• Crônicas
  • 1978

Para não esquecer

“Inútil querer me classificar: eu simplesmente escapulo não deixando, gênero não me pega mais.”. Esta frase, do livro Água viva, é provocativa em diferentes sentidos. Percebe-se uma autora consciente de seu lugar diferenciado na literatura brasileira e consciente, também, do perigo das categorizações, seja a adesão a rótulos binários (masculino/feminino), seja tomar de forma estanque o gênero literário. E é exatamente este último aspecto, ou seja, a flexibilização do gênero literário, fundamental para captar o espírito da obra Para não esquecer. Não se pode chamá-lo de livro de crônicas, pois ele é mais do que isso. Traz 108 textos pequenos, médios e, aqui e ali, extensos; traz contos, crônicas, aforismos, pensatas, pequenas piadas – todos enumerados e apresentados de forma aparentemente aleatória, propondo uma aproximação diferente da matéria narrada.
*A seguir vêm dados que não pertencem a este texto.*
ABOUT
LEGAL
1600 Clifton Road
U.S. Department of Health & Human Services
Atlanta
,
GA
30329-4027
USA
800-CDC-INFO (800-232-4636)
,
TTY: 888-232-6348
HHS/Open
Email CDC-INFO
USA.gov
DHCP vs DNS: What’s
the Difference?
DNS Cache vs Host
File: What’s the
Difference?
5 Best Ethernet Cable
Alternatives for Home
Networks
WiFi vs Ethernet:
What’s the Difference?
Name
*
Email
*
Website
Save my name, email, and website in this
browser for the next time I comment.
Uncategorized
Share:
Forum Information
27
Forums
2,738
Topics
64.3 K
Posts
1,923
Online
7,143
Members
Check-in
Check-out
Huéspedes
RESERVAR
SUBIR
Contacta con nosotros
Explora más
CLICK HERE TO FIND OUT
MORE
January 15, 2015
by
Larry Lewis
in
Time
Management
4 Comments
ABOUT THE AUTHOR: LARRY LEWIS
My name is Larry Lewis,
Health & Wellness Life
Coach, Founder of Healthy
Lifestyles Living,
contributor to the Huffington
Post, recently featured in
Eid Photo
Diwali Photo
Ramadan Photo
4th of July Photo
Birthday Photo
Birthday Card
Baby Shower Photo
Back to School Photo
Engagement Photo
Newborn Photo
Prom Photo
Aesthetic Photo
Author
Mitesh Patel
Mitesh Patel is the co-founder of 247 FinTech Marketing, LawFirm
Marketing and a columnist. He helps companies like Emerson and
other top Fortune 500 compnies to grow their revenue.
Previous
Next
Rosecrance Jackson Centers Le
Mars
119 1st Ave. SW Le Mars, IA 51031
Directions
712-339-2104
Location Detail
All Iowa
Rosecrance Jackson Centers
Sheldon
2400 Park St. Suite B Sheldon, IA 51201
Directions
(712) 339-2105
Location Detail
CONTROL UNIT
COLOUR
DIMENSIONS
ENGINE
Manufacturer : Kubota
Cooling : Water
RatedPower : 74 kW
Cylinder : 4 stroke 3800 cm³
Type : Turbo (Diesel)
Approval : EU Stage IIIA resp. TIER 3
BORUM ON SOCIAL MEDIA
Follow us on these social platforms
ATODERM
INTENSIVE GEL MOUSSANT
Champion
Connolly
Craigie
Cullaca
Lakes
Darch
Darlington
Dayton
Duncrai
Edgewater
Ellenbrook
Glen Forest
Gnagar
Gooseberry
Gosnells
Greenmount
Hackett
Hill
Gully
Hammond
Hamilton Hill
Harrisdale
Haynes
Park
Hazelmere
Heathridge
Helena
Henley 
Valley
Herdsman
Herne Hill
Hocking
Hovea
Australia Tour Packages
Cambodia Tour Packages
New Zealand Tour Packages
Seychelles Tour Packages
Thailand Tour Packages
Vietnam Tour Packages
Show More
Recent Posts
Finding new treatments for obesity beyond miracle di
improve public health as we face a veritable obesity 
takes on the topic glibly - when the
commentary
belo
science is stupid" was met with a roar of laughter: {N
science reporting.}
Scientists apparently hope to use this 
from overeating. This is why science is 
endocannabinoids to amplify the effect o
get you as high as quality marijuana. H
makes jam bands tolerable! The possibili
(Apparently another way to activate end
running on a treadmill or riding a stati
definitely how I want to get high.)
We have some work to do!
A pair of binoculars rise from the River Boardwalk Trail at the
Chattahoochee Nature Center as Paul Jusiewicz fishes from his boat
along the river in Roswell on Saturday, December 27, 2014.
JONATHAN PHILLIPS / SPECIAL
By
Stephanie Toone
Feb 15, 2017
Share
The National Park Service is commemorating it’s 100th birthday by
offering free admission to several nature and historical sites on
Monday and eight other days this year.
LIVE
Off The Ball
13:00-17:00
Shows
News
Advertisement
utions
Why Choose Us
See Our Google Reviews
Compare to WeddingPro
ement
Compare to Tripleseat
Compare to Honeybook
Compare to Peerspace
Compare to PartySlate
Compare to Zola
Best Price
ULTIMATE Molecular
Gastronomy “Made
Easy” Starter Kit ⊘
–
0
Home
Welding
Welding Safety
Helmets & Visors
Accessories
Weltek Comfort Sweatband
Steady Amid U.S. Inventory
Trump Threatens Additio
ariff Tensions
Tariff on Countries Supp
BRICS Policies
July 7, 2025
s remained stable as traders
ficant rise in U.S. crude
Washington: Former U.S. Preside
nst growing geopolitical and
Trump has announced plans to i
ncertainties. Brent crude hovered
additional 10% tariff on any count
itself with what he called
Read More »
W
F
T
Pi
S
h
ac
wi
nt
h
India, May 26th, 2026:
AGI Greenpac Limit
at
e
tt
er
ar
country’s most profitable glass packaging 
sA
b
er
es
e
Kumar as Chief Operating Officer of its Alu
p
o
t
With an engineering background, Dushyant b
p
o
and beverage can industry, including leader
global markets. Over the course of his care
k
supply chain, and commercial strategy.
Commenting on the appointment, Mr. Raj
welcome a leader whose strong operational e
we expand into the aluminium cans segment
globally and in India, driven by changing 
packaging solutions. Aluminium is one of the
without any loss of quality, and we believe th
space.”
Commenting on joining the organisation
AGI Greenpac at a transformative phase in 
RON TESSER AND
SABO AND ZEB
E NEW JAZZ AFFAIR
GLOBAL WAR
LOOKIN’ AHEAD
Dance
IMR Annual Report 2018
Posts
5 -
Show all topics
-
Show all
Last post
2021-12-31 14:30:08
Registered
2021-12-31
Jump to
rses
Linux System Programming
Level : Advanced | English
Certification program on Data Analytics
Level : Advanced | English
Podem-se destacar pelo menos dois aspectos na composição do livro. Primeiro, a questão da representação. Aqui, Lispector cria um diálogo permanente com as artes visuais e com a própria obra dela; apresenta-se através da figura do pintor, da imagem do espelho, da referência a Paul Klee, da remissão ao instantâneo fotográfico e através de títulos como “Abstrato e figurativo”, Escrevendo”, “Desenhando um menino”, “Esboço de um guarda-roupa”, “Estilo”, “A escritora” e “A explicação inútil”. Neste último, tenta traçar a genealogia dos contos de Laços de família, como uma resposta precária, incompleta, de um processo complexo que envolve escolhas técnicas, recordações e até mesmo a descoberta, na leitura em voz alta por outra pessoa, de que no instante da leitura é que nasce o seu conto. Neste lote, pode-se incluir o famoso texto “Brasília” (“Os ratos adoram a cidade. Qual será a comida deles? Ah, já sei: eles comem carne humana.”), em que confronta o projeto arquitetônico de Oscar Niemeyer à vida habitável, à cidade (des)humana, contestando um modelo urbano dominado pelo automóvel e pelo esteticismo. Um segundo aspecto, a que se pode chamar genericamente de encontros, inclui momentos de perfeita sintonia com sentimentos íntimos e com a evocação de seres e lugares cuja presença volta com intensidade (“O chá”; “Silent night, holy night”). E mais não se diz, porque cada leitor pode fazer seu arranjo (por tema, por linguagem) com a multiplicidades possíveis de entradas que o livro permite.